(Material to process Opens)
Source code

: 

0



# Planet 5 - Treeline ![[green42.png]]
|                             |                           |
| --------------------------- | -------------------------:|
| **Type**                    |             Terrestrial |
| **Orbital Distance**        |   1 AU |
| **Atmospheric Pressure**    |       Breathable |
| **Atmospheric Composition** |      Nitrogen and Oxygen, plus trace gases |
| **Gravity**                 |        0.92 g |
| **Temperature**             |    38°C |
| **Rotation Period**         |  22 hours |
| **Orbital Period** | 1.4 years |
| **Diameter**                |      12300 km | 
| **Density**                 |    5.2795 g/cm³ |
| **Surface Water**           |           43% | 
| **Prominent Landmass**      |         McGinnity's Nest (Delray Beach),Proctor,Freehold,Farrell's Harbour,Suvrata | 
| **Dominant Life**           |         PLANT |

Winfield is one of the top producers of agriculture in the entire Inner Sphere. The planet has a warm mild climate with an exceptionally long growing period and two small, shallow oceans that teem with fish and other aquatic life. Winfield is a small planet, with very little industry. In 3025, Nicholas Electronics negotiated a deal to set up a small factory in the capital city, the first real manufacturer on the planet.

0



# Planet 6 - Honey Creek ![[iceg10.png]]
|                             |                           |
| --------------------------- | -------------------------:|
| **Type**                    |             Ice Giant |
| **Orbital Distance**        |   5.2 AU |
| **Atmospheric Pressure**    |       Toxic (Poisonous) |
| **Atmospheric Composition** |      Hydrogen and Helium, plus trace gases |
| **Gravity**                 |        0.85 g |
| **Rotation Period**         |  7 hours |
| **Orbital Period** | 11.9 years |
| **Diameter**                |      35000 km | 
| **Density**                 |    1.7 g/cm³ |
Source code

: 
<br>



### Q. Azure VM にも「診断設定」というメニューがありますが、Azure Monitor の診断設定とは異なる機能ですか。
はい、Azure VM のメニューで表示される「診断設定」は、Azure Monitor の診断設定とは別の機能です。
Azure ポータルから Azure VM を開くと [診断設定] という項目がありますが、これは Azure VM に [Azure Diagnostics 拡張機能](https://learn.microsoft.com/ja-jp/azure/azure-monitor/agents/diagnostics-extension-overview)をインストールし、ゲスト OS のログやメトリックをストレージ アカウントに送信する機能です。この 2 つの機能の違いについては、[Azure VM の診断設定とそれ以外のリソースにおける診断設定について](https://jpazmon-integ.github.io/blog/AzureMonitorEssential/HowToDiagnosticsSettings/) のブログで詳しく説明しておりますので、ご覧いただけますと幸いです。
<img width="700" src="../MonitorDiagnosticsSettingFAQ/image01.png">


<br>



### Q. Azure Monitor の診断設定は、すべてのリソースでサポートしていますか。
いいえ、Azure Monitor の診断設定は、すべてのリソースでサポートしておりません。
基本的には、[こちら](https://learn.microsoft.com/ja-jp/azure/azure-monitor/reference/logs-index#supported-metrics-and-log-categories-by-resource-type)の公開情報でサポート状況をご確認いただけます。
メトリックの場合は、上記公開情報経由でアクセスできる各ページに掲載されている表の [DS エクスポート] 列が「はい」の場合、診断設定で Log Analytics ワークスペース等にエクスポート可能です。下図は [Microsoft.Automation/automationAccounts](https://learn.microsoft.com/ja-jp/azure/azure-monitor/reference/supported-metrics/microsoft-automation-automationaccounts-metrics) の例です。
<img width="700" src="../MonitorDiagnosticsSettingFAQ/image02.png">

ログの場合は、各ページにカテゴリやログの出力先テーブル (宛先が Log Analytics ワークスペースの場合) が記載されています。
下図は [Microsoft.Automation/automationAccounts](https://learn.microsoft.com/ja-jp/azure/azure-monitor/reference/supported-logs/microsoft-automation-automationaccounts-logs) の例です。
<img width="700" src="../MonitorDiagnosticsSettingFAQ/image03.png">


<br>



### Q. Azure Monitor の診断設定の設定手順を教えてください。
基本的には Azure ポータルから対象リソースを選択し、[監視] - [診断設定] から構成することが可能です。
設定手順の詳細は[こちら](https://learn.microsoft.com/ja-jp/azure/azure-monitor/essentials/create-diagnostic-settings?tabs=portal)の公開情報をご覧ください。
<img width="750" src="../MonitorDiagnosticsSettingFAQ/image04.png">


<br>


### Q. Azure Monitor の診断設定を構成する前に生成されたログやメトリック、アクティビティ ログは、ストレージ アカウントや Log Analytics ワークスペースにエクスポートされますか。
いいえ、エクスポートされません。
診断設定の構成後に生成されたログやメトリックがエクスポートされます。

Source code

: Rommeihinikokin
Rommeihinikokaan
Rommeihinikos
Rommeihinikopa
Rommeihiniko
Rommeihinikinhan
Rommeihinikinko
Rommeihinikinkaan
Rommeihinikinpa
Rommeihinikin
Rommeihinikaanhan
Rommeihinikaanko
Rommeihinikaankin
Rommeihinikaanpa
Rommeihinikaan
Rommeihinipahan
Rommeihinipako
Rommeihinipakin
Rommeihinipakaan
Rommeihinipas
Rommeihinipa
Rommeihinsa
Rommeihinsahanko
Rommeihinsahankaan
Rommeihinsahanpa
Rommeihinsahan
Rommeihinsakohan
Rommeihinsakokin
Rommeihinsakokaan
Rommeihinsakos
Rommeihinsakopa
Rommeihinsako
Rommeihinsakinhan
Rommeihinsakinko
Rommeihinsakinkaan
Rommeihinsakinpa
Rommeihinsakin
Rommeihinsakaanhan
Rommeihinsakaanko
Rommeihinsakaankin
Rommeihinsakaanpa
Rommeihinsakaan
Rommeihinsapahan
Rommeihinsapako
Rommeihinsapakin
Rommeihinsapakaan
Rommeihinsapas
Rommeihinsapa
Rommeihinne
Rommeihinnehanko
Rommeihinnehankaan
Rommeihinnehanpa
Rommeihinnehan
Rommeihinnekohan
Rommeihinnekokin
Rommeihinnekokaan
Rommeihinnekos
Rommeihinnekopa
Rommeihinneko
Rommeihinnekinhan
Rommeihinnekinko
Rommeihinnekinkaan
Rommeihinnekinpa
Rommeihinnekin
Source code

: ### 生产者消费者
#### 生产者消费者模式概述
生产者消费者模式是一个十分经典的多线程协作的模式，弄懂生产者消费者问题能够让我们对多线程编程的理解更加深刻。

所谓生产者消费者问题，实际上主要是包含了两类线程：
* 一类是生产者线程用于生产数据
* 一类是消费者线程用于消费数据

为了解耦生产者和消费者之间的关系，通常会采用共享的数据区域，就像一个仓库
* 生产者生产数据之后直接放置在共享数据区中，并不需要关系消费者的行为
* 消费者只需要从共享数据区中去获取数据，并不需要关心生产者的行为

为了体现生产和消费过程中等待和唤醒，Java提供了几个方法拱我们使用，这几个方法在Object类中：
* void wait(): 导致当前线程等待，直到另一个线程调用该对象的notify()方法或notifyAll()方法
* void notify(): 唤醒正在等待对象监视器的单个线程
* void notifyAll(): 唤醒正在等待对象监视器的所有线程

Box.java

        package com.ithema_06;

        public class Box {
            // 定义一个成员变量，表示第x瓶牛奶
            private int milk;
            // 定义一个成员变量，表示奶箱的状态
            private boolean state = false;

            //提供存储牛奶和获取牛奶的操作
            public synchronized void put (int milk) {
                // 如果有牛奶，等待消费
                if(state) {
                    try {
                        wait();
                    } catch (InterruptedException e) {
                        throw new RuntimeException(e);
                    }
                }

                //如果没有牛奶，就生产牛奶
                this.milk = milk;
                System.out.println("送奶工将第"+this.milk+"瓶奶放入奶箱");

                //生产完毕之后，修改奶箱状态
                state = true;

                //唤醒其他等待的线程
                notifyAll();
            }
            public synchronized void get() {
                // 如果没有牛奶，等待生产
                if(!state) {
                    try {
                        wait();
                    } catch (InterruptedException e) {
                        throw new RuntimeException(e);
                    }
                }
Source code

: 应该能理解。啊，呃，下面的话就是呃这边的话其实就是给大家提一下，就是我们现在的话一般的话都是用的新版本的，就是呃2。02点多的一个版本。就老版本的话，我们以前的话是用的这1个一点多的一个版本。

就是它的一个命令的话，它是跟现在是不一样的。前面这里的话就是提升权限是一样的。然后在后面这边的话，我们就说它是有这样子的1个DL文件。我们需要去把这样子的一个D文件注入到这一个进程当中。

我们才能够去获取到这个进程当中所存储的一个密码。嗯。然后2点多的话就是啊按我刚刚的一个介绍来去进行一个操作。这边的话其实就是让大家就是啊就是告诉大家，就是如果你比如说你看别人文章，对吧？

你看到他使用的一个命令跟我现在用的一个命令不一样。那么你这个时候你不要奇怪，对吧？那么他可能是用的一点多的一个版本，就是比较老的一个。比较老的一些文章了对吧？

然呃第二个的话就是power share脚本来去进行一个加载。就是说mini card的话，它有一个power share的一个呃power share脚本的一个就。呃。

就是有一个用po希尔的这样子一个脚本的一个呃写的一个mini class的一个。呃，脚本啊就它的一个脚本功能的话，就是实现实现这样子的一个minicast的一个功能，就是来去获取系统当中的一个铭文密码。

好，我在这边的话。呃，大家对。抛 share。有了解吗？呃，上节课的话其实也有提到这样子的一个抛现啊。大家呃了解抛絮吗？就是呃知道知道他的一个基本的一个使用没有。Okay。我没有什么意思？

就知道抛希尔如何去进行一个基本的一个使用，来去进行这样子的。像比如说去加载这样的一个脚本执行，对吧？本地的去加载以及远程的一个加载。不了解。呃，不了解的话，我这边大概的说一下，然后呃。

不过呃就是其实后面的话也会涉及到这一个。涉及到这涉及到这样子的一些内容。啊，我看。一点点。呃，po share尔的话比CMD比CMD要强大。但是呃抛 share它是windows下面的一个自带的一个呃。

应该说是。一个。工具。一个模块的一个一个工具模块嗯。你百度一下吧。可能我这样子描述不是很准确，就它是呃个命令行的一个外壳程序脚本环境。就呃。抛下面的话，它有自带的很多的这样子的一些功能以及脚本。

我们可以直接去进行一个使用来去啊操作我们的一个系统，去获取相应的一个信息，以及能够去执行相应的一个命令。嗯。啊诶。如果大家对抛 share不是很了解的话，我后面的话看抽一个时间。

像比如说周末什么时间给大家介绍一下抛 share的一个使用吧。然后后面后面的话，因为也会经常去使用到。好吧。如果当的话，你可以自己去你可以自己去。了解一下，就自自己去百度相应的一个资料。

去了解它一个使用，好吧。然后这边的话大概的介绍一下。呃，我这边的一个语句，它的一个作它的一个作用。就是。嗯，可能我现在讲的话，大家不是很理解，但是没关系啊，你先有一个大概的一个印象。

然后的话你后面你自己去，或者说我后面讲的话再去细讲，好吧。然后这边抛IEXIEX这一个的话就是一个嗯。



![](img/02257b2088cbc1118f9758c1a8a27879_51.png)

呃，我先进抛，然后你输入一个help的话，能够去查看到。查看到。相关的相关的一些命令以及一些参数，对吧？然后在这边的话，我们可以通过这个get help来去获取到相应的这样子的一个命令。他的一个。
(Material to process Closes)
Could you repeat exactly the lines above from the line with "Oxygen, plus trace gases |" up to and including the line with "はい、Azure VM のメニューで表示される「診断設定」は、Azure", and only those?

> [Response to this exercise]:
| **Atmospheric Composition** |      Nitrogen and Oxygen, plus trace gases |
| **Gravity**                 |        0.92 g |
| **Temperature**             |    38°C |
| **Rotation Period**         |  22 hours |
| **Orbital Period** | 1.4 years |
| **Diameter**                |      12300 km | 
| **Density**                 |    5.2795 g/cm³ |
| **Surface Water**           |           43% | 
| **Prominent Landmass**      |         McGinnity's Nest (Delray Beach),Proctor,Freehold,Farrell's Harbour,Suvrata | 
| **Dominant Life**           |         PLANT |

Winfield is one of the top producers of agriculture in the entire Inner Sphere. The planet has a warm mild climate with an exceptionally long growing period and two small, shallow oceans that teem with fish and other aquatic life. Winfield is a small planet, with very little industry. In 3025, Nicholas Electronics negotiated a deal to set up a small factory in the capital city, the first real manufacturer on the planet.

0



# Planet 6 - Honey Creek ![[iceg10.png]]
|                             |                           |
| --------------------------- | -------------------------:|
| **Type**                    |             Ice Giant |
| **Orbital Distance**        |   5.2 AU |
| **Atmospheric Pressure**    |       Toxic (Poisonous) |
| **Atmospheric Composition** |      Hydrogen and Helium, plus trace gases |
| **Gravity**                 |        0.85 g |
| **Rotation Period**         |  7 hours |
| **Orbital Period** | 11.9 years |
| **Diameter**                |      35000 km | 
| **Density**                 |    1.7 g/cm³ |
Source code

: 
<br>



### Q. Azure VM にも「診断設定」というメニューがありますが、Azure Monitor の診断設定とは異なる機能ですか。
はい、Azure VM のメニューで表示される「診断設定」は、Azure Monitor の診断設定とは別の機能です。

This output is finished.